# Problems with women's cycling



## Jack Rackham (Nov 26, 2008)

I see Etrusa race was canceled completely. Lost Grimpers, lost Montreal Cup and the Tour, lost AgmenTOC women's races. What will be next? There is a decent start to a three part blog/post/reply about problems with women's cycling here.

http://www.kerry-litka.com/main/word...omens-cycling/
http://www.kerry-litka.com/main/word...cling-part-ii/
http://www.kerry-litka.com/main/word...ycling-part-3/

Also Brissago was canceled, I heard today, sad.

Jack Rackham


----------



## Jack Rackham (Nov 26, 2008)

Sorry guys and girls, I screwed up the links. This is the root link, then part 2,3 and 4 are off on the side panel. 

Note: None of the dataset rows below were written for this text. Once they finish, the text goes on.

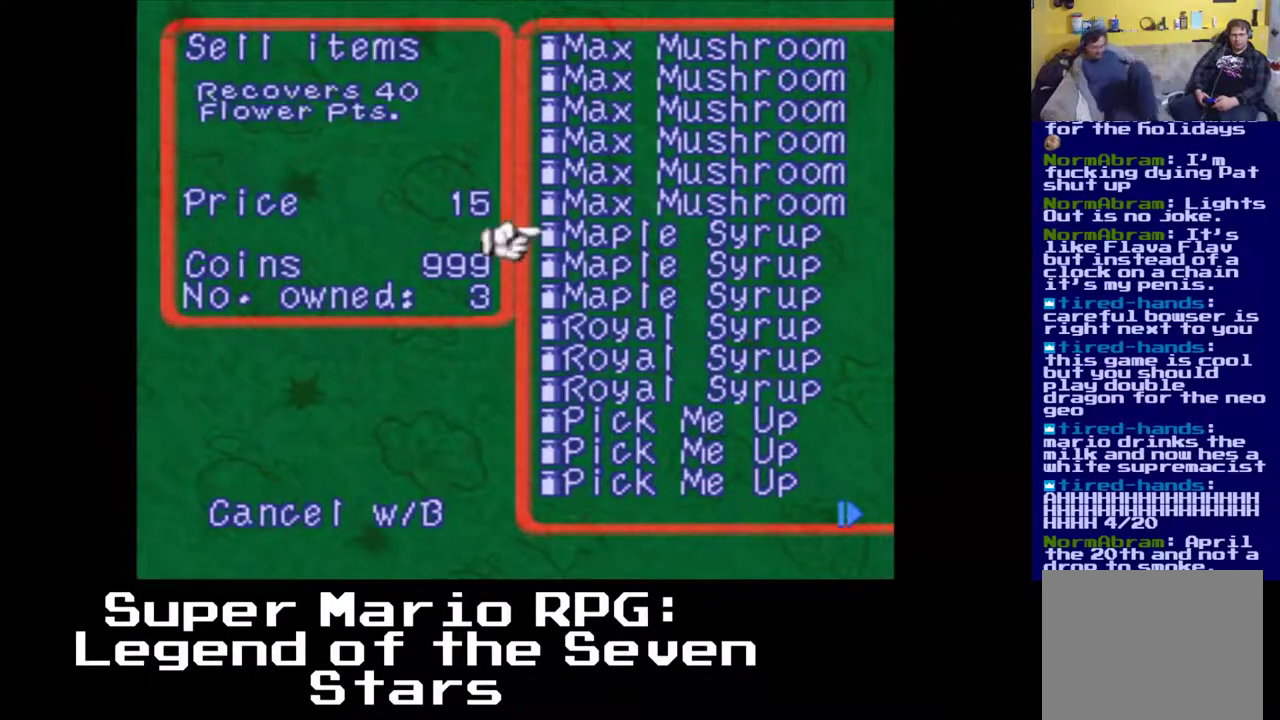
{"buttons": [], "left_stick": "center", "events": []}
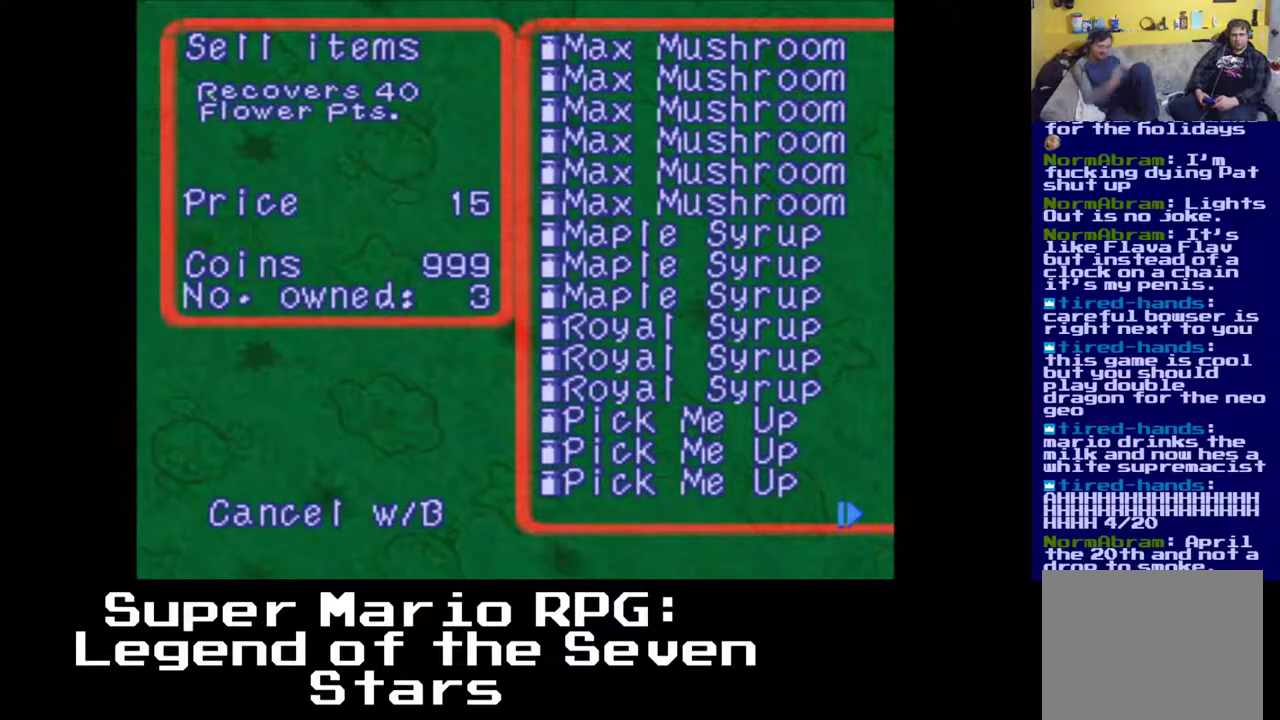
{"buttons": [], "left_stick": "center", "events": []}
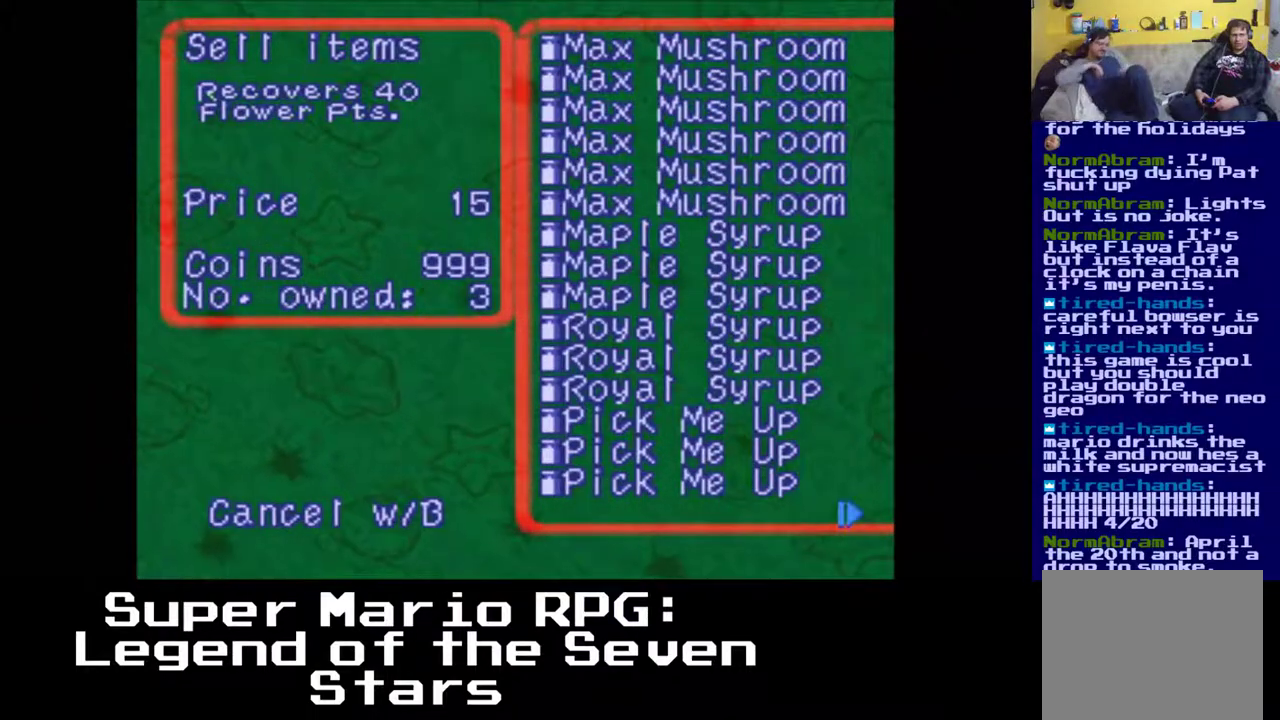
{"buttons": [], "left_stick": "center", "events": []}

http://www.kerry-litka.com/main/wordpress/2010/01/26/the-problem-with-womens-cycling/ 

Jack


----------



## 32and3cross (Feb 28, 2005)

Sorry for the most part Kerry is full of it as is pointed in the responses to her posts. She taking the issues that happened to her team and generalizing them out to the whole field witch is BS. 

The title of her blog post should be "The problem with my cycling experience"


----------



## velogy (Jan 19, 2010)

problem?

that girl makes a lot of really good points. as a "professional" racer I really can't argue with her. she's not necessarily overgeneralizing. 

the way i choose to look at this is that professional womens cycling has absolutely exploded in the past 6 years. it is going to take time for the rest of the cycling word to catch up. it's going to take a minute for people to see that dollars spent in womens cycling is worth the investment. 

6 years ago womens fields were combined with jr feilds because there just werent enough of either to justify individual races and therefore permits for time. this was happing in california (the biggest most competititve state for cycling.) 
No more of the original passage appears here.